We don't necessarily have to break the chains due to depth limits,
because they are not always linear. They can end up as bushy trees,
like:

  A <- B <- C
   \
    <- D <- E
     \
      <- F

We might get that way because it mirrors the shape of history (e.g., if
D and E happened on a side branch from B and C). But we can also get
there from a linear history by choosing a delta that balances size
versus depth. In the above example, the smallest sequence might be:

  A <- B <- C <- D <- E <- F

but if we have a limit of 3 and A-B-C already exists, then we might
reject the C-D delta and choose A-D instead (or I guess if it really is
linear, probably B-D is more likely).
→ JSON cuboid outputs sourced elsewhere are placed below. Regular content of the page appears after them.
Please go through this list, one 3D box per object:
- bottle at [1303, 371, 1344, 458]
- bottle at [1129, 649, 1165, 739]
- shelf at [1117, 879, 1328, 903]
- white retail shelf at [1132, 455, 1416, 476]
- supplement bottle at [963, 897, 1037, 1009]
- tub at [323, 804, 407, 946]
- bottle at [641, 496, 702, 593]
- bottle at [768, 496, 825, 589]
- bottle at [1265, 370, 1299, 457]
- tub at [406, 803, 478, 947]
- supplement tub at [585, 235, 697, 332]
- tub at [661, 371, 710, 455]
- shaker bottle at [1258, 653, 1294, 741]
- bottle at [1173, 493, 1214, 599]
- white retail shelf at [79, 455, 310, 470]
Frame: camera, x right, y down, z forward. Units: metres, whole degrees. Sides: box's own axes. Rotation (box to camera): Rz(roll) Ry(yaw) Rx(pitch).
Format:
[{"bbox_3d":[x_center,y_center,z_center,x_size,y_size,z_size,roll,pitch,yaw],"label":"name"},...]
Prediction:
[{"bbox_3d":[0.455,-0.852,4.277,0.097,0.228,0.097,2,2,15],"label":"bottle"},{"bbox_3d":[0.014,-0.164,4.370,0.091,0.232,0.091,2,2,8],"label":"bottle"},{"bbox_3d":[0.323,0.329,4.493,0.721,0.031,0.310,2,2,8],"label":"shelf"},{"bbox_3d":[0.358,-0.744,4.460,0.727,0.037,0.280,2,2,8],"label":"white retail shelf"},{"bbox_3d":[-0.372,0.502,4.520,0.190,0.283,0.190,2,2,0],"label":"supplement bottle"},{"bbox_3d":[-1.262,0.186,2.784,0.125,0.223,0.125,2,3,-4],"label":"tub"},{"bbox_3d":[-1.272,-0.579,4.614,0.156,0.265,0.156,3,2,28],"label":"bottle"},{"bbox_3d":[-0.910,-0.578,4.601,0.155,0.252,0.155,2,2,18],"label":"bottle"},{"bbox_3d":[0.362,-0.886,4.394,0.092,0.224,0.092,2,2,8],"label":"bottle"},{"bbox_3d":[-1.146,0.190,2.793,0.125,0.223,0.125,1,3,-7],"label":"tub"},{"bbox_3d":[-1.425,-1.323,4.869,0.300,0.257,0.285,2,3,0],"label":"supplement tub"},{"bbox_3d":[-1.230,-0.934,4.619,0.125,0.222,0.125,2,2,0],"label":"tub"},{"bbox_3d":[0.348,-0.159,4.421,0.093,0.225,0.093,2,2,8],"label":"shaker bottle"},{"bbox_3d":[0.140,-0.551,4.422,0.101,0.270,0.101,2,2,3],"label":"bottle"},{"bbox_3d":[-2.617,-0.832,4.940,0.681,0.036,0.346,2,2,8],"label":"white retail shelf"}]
That may be a larger delta by
itself, but it is still better than storing a full copy of the object.
And we find it by having those candidates close together in the sorted
list, reject C-D based on depth, and then moving on to the next
candidate.

I'm not sure in practice how often we find these kinds of deltas. If you
look at, say, all the deltas for "Makefile" in git.git like this:

  git rev-list --objects --all --reflog --full-history -- Makefile |
  perl -lne 'print $1 if /(.*) Makefile/' |
  git cat-file --batch-check='%(objectsize:disk) %(objectname) %(deltabase)'

my repo has 33 full copies (you can see non-deltas by grepping for
"0{40}$" in the output) out of 4473 total. So it's not like we never
break chains. But we can use graphviz to visualize it by piping the
above through:

  perl -alne '
    BEGIN { print "digraph {" }
    print "node_$F[1] [label=$F[0]]";
    print "node_$F[1] -> node_$F[2]" if $F[2] !~ /^0+$/;
    END { print "}" }
  '

and then piping it through "dot" to make an svg, or using an interactive
viewer like "xdot" (the labels are the on-disk size of each object). I
see a lot of wide parts of the graph in the output.

Of course this may all depend on packing patterns, too. I did my
investigations after running "git repack -adf" to generate what should
be a pretty reasonable pack. You might see something different from
incremental repacking over time.

I'm not sure what any of this means for --path-walk, of course. ;)
Ultimately we care about resulting size and time to compute, so if it
can do better on those metrics then it doesn't matter what the graph
looks like. But maybe those tools can help us understand where things
might go better (or worse) with various approaches.

-Peff